From 6c9a2761f5a5f5b05b05fb1e353756acfbedc6c5 Mon Sep 17 00:00:00 2001
From: spezialspezial <75758219+spezialspezial@users.noreply.github.com>
Date: Wed, 2 Nov 2022 00:33:46 +0100
Subject: [PATCH] Optional refined model for Txt2Mask

Don't merge right now, just wanted to show the necessary changes
---
 ldm/invoke/txt2mask.py | 7 ++++---
 1 file changed, 4 insertions(+), 3 deletions(-)

diff --git a/ldm/invoke/txt2mask.py b/ldm/invoke/txt2mask.py
index a5deec277a..4e77f02857 100644
--- a/ldm/invoke/txt2mask.py
+++ b/ldm/invoke/txt2mask.py
@@ -36,6 +36,7 @@ from torchvision import transforms
 
 CLIP_VERSION = 'ViT-B/16'
 CLIPSEG_WEIGHTS = 'src/clipseg/weights/rd64-uni.pth'
+CLIPSEG_WEIGHTS_REFINED = 'src/clipseg/weights/rd64-uni-refined.pth'
 CLIPSEG_SIZE = 352
 
 class SegmentedGrayscale(object):
@@ -72,14 +73,14 @@ class Txt2Mask(object):
     Create new Txt2Mask object.
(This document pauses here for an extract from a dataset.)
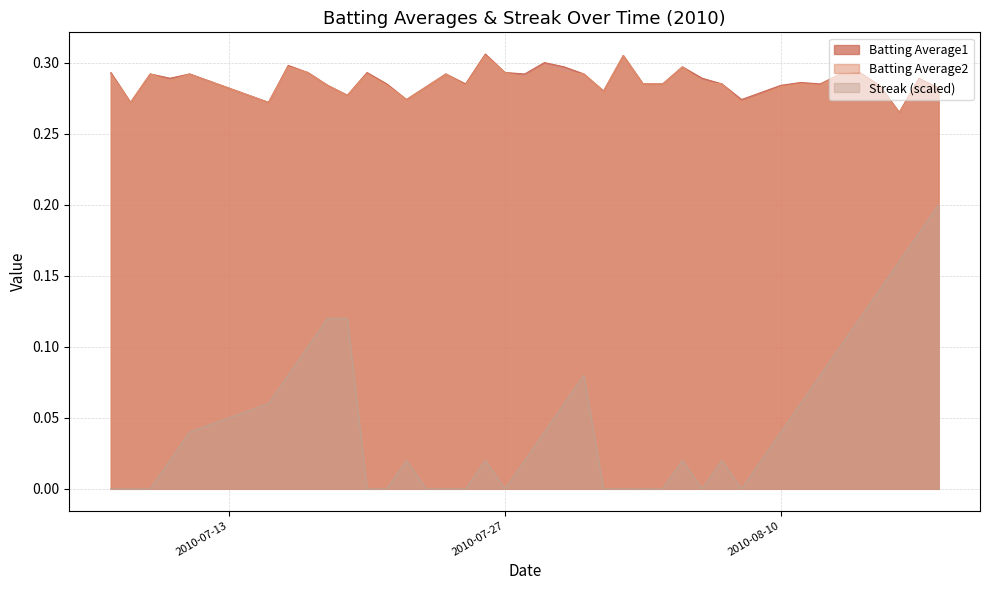

True or false: Batting Average2 and Batting Average1 intersect in this chart.

False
The optional device argument can be one of
     'cuda', 'mps' or 'cpu'.
     '''
-    def __init__(self,device='cpu'):
+    def __init__(self,device='cpu',refined=False):
         print('>> Initializing clipseg model for text to mask inference')
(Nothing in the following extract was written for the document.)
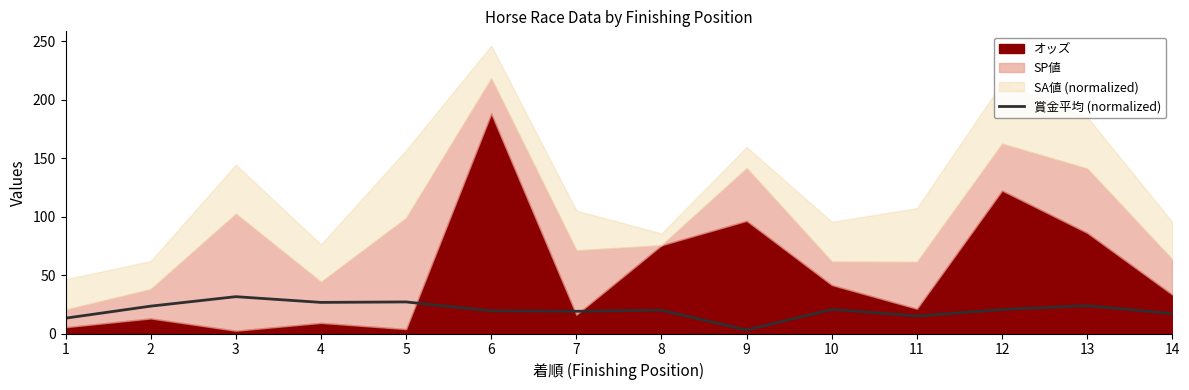

Is it true that 賞金平均 (normalized) equals 15.0 at 11?

True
         self.device = device
-        self.model = CLIPDensePredT(version=CLIP_VERSION, reduce_dim=64, )
+        self.model = CLIPDensePredT(version=CLIP_VERSION, reduce_dim=64, complex_trans_conv=refined)
         self.model.eval()
         # initially we keep everything in cpu to conserve space
         self.model.to('cpu')
-        self.model.load_state_dict(torch.load(CLIPSEG_WEIGHTS, map_location=torch.device('cpu')), strict=False)
+        self.model.load_state_dict(torch.load(CLIPSEG_WEIGHTS_REFINED if refined else CLIPSEG_WEIGHTS, map_location=torch.device('cpu')), strict=False)
 
     @torch.no_grad()
     def segment(self, image, prompt:str) -> SegmentedGrayscale: